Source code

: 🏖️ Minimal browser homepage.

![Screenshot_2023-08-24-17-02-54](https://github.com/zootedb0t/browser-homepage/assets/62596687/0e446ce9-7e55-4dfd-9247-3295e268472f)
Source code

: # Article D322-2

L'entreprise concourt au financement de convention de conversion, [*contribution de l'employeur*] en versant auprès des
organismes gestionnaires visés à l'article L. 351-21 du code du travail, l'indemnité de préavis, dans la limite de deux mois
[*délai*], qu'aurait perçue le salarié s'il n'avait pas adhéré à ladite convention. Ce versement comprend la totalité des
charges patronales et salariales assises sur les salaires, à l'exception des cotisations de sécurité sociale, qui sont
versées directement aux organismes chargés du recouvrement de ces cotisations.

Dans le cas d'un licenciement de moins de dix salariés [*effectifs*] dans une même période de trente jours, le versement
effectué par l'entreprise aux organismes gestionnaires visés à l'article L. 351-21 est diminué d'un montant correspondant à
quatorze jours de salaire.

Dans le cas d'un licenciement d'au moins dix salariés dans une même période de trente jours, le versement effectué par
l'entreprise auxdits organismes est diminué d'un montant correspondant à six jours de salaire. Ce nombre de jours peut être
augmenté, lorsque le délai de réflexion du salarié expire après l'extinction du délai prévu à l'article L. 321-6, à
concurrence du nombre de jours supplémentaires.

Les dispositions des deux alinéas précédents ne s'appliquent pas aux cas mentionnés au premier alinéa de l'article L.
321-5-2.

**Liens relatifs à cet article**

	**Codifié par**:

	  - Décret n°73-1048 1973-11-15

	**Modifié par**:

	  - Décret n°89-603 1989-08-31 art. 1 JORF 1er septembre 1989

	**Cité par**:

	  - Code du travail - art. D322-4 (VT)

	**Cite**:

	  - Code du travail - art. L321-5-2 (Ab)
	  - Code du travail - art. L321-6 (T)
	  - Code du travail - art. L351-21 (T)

━━━

Your goal. What is needed is a verbatim copy of every line in the records above from the one containing "# Article D322-2" down to the one containing "[*délai*], qu'aurait perçue", both included, and nothing more.

Answer for the task.
: # Article D322-2

L'entreprise concourt au financement de convention de conversion, [*contribution de l'employeur*] en versant auprès des
organismes gestionnaires visés à l'article L. 351-21 du code du travail, l'indemnité de préavis, dans la limite de deux mois
[*délai*], qu'aurait perçue le salarié s'il n'avait pas adhéré à ladite convention. Ce versement comprend la totalité des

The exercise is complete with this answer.